Hi amoeba, thanks for posting that.

It sounds like we have quite a few similarities, but a few differences as well. I've not isolated myself on purpose, but I've put no effort into making friends either. Friends just drop away over the years when you do that. I do see some advantages, but realistically that's probably a very bad way of thinking. So many people say its their friends that help them though it. I just can't feel that way though.

I have family and they satisfy virtually all my needs for social interaction. I'd probably be very lonely otherwise, but with them I'm not at all. I have a couple of friends, if you can call people you meet a few times a year friends - I do, but I'm not sure what counts for others.

Apart from family I don't meet actual real people very often. I guess its been a week or so since I last spoke to someone in person, although truth be told I've no idea when it last was. I do get out sometimes.

I do a fair bit of communication via internet including talking to one or two people.

I'm beginning to feel a need to get out and socialize a bit. Not sure where's that's going, since I'm quite paranoid about protecting myself.
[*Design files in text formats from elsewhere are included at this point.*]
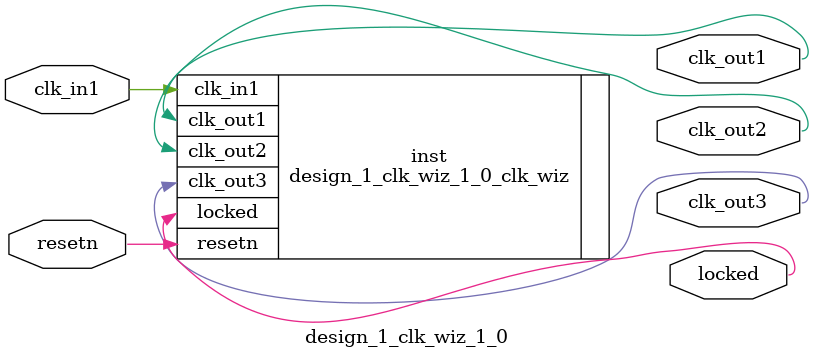
<source format=v>


`timescale 1ps/1ps

(* CORE_GENERATION_INFO = "design_1_clk_wiz_1_0,clk_wiz_v6_0_2_0_0,{component_name=design_1_clk_wiz_1_0,use_phase_alignment=true,use_min_o_jitter=false,use_max_i_jitter=false,use_dyn_phase_shift=false,use_inclk_switchover=false,use_dyn_reconfig=false,enable_axi=0,feedback_source=FDBK_AUTO,PRIMITIVE=MMCM,num_out_clk=3,clkin1_period=10.000,clkin2_period=10.000,use_power_down=false,use_reset=true,use_locked=true,use_inclk_stopped=false,feedback_type=SINGLE,CLOCK_MGR_TYPE=NA,manual_override=false}" *)

module design_1_clk_wiz_1_0 
 (
  // Clock out ports
  output        clk_out1,
  output        clk_out2,
  output        clk_out3,
  // Status and control signals
  input         resetn,
  output        locked,
 // Clock in ports
  input         clk_in1
 );

  design_1_clk_wiz_1_0_clk_wiz inst
  (
  // Clock out ports  
  .clk_out1(clk_out1),
  .clk_out2(clk_out2),
  .clk_out3(clk_out3),
  // Status and control signals               
  .resetn(resetn), 
  .locked(locked),
 // Clock in ports
  .clk_in1(clk_in1)
  );

endmodule

</source>
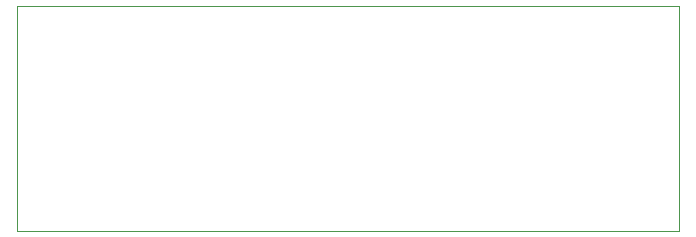
<source format=gko>
G04 Layer_Color=16711935*
%FSLAX23Y23*%
%MOIN*%
G70*
G01*
G75*
%ADD41C,0.004*%
D41*
X153Y842D02*
Y1590D01*
X2360D01*
Y842D02*
Y1590D01*
X153Y842D02*
X2360D01*
M02*

</source>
I'd quite like to meet some of the people on the site, and I did meet one recently (that was great), but not really ready yet.

Quote from: amoeba on March 31, 2016, 06:02:26 AM
On the other hand, it gets pretty damn lonely not having friends, not to mention a partner. I don't think humans evolved to live the way I'm currently living. I'm really hoping that transitioning socially is going to get me out of my shell and perhaps be a little more "normal", but I'm also taking it very slow.

I agree with you on that. I'm ok with that I'm doing, but it's not exactly fulfilling. These days I measure things by how bad I've felt before, so everything's kind of wonderful compared to that. Logically I'm probably missing out on something, but since I'm not actually feeling bad its kind of hard to be motivated to do anything about it.

I've reasons with living my life this way, but I don't think its a good idea or applicable to many others. If you can do something else I would. I think you'd be better off.